The sounds echoed among the canyons of buildings from many architectural periods. Whenever I was out of hearing range of any street musicians, the voices of the people, walking quickly in the brisk night, hummed in the air creating a joyful din. Even the warning alarm on the subway emitted a harmonious chord.

I attended a performance of local musicians playing Mozart, and it was stunning. Who could match the intimacy these Viennese musicians have with their material, playing it day in and day out in the city of the music’s birth? Their confidence and their authenticity were matched only by their sheer exuberance. I had never before experienced Ccassical music that felt so alive.

Watching Viennese musicians perform classical music in Vienna seemed like the most authentic way to experience it, like listening to jazz played by New Orleans musicians. In Vienna there are concerts every day and night. But aside from the music, there is the street life, which must be experienced to gain a feeling for the cultural life of the city that produced so much great music.

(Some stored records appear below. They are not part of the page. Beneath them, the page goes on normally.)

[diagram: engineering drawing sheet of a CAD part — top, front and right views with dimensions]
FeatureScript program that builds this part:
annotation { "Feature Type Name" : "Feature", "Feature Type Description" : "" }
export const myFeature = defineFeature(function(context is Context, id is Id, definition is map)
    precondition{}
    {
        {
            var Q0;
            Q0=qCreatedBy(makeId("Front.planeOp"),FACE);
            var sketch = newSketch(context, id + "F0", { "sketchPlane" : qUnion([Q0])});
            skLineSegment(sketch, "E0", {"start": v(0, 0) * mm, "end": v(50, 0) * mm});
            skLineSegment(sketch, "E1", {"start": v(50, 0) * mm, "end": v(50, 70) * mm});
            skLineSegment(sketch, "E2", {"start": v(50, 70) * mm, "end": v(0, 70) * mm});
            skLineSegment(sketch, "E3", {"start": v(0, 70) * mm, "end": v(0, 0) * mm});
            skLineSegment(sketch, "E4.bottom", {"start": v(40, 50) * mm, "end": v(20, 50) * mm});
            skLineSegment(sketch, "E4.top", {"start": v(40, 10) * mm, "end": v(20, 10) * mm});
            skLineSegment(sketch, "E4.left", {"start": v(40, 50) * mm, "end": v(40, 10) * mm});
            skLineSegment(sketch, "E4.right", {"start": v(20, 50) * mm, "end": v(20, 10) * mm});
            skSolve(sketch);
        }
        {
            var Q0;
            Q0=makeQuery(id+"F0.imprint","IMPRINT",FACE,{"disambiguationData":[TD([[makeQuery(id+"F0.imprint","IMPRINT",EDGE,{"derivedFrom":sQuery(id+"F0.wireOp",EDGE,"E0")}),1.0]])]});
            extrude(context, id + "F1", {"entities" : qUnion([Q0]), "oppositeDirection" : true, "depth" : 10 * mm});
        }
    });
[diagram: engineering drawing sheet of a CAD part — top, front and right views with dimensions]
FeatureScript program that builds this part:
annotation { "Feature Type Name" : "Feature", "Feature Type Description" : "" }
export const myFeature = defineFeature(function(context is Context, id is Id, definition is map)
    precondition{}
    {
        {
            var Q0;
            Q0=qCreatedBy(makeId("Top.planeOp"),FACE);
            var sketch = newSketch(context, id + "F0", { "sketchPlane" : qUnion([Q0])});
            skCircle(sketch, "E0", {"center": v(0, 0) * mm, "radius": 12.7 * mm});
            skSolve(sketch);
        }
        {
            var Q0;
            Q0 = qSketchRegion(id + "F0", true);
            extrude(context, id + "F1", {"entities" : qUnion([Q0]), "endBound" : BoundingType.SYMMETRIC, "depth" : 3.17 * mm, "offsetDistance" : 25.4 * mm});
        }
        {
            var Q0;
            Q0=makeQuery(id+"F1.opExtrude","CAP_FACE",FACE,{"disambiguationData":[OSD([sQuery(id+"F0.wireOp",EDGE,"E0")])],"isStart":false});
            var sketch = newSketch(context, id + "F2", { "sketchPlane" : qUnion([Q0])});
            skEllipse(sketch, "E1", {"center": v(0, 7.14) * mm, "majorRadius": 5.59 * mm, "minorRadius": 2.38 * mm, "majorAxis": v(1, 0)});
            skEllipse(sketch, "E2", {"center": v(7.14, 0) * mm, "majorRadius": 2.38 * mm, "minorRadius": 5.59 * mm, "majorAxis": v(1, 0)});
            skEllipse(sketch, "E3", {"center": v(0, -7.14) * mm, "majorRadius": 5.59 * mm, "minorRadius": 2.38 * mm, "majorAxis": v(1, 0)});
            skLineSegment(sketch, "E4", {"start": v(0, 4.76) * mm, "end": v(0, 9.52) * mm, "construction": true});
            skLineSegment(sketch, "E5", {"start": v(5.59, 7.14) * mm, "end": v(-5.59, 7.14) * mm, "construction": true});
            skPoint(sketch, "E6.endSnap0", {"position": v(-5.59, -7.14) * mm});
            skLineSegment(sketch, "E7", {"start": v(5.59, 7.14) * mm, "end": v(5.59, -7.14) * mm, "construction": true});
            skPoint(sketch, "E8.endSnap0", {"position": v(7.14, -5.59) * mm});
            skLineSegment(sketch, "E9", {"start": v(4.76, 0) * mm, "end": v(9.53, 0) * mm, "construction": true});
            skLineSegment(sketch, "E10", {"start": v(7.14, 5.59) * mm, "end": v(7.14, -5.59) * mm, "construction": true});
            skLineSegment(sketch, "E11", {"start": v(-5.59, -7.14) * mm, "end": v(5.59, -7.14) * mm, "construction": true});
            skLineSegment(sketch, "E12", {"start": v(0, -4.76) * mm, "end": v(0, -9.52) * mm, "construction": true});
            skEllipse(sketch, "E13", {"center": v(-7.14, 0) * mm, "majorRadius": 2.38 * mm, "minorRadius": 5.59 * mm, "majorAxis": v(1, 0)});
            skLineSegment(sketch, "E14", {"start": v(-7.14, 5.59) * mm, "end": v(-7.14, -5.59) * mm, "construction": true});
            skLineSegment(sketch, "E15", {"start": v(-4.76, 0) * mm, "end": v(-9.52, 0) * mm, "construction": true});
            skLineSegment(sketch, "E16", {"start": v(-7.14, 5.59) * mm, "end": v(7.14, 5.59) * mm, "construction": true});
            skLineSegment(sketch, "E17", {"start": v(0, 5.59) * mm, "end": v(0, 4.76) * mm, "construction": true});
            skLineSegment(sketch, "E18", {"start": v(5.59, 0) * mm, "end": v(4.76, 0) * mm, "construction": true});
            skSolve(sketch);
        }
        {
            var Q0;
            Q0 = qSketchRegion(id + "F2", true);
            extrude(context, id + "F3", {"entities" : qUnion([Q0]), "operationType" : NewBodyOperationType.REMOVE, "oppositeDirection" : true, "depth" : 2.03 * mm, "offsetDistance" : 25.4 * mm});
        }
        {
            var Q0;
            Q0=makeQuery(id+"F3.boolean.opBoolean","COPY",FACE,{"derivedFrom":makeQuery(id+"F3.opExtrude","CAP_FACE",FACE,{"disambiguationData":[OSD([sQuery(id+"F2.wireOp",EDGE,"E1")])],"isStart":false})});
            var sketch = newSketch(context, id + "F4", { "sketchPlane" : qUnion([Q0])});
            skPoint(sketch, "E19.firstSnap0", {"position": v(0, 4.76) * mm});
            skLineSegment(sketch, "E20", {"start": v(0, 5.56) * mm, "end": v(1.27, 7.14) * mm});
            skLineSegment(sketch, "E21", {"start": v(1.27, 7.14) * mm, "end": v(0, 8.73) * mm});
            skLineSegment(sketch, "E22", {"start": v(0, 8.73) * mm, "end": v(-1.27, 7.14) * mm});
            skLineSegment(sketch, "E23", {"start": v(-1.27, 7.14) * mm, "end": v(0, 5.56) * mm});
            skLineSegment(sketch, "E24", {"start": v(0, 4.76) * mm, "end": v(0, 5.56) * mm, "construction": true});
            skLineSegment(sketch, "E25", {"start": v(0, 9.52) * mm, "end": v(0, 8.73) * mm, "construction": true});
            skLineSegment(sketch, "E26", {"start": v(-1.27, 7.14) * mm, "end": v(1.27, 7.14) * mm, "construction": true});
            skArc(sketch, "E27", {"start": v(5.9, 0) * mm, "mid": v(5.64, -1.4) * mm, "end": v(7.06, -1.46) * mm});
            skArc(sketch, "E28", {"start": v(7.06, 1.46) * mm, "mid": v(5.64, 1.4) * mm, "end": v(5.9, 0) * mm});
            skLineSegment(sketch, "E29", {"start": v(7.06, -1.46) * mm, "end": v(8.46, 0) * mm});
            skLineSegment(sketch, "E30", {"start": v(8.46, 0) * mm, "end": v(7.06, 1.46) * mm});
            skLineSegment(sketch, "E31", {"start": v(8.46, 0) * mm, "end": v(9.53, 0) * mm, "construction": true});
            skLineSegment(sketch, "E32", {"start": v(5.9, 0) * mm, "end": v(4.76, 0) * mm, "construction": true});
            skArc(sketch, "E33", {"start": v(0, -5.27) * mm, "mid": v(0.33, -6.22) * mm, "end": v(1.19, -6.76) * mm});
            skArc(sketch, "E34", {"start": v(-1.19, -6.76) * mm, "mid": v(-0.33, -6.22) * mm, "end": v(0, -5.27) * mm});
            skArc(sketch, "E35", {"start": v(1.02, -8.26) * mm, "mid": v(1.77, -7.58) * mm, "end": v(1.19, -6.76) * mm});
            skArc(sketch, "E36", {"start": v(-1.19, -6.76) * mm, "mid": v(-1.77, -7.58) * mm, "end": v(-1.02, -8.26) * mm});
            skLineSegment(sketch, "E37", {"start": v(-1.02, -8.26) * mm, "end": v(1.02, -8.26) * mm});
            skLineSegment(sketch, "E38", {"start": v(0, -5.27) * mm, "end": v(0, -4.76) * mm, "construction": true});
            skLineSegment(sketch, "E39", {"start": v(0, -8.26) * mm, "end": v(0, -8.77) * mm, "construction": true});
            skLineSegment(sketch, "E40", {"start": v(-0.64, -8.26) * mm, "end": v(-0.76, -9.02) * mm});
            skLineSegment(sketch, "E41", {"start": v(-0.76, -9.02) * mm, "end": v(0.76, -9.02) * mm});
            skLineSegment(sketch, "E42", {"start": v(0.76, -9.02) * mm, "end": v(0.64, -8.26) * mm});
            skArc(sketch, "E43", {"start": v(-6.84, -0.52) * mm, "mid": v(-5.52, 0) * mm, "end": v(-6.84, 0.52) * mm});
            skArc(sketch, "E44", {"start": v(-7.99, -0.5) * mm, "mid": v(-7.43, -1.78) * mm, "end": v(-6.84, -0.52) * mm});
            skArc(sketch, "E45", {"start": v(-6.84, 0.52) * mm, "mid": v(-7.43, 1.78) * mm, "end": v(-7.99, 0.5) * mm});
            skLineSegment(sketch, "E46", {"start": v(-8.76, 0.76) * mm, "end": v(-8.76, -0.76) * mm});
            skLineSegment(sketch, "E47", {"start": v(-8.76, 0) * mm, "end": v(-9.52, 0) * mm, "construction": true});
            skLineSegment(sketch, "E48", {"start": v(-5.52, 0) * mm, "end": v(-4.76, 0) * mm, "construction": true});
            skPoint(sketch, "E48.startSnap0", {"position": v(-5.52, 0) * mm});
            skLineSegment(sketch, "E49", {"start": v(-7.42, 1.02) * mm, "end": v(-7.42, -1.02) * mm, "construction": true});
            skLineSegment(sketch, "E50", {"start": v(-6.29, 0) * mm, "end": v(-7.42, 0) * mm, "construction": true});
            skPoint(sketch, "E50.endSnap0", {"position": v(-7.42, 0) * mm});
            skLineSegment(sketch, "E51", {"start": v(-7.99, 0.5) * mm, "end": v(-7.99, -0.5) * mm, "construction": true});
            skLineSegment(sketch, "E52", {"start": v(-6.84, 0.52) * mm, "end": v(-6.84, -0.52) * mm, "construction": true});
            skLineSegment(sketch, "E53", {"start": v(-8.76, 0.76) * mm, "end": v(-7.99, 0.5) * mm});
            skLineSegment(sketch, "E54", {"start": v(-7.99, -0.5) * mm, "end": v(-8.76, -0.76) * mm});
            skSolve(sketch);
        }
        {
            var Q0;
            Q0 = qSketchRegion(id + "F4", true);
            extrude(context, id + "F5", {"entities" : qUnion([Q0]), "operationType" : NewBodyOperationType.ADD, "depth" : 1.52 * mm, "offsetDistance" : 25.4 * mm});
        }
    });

The same richness is reflected in all other aspects of the city as well. Its array of fine arts, history, food, shopping and entertainment offer more possibilities than there could ever be time for.

Keeps On Rollin’
Although for me Vienna is the highlight, it is only one of many amazing places along the Danube. The musical culture was not confined to Vienna, but spread throughout the region and thrived in places like Budapest, as well as Prague and Salzburg, which are not on the Danube but nearby.

At 1,771 miles the Danube is the longest river in Western Europe. In all of Europe only Russia’s Volga is longer. The Danube starts in Germany’s Black Forest and dumps into the Black Sea at its delta in Romania. Its drainage basin includes nine modern countries.

The Danube was nourishing Europe before history. It was navigated by the Greeks. It was on the northern frontiers of the Roman Empire and the Romans set up military bases there, which became the foundations for many of the cities along the Danube. Budapest, Vienna and Belgrade all started as Roman outposts.

For centuries when the Ottoman Empire struggled with the Austrian Empire for power and territory, the Danube was the border between them.

Today you can take a river cruise on the Danube and experience not only Vienna, but also the countryside, and the little towns and villages that cluster near the river’s edge. Traveling by river cruise you can connect with the world before trains and automobiles and gives you a more enduring sense of what the place has been like for millennia.

On that note I bid you adieu. I hope you have your chance to go rolling on the river.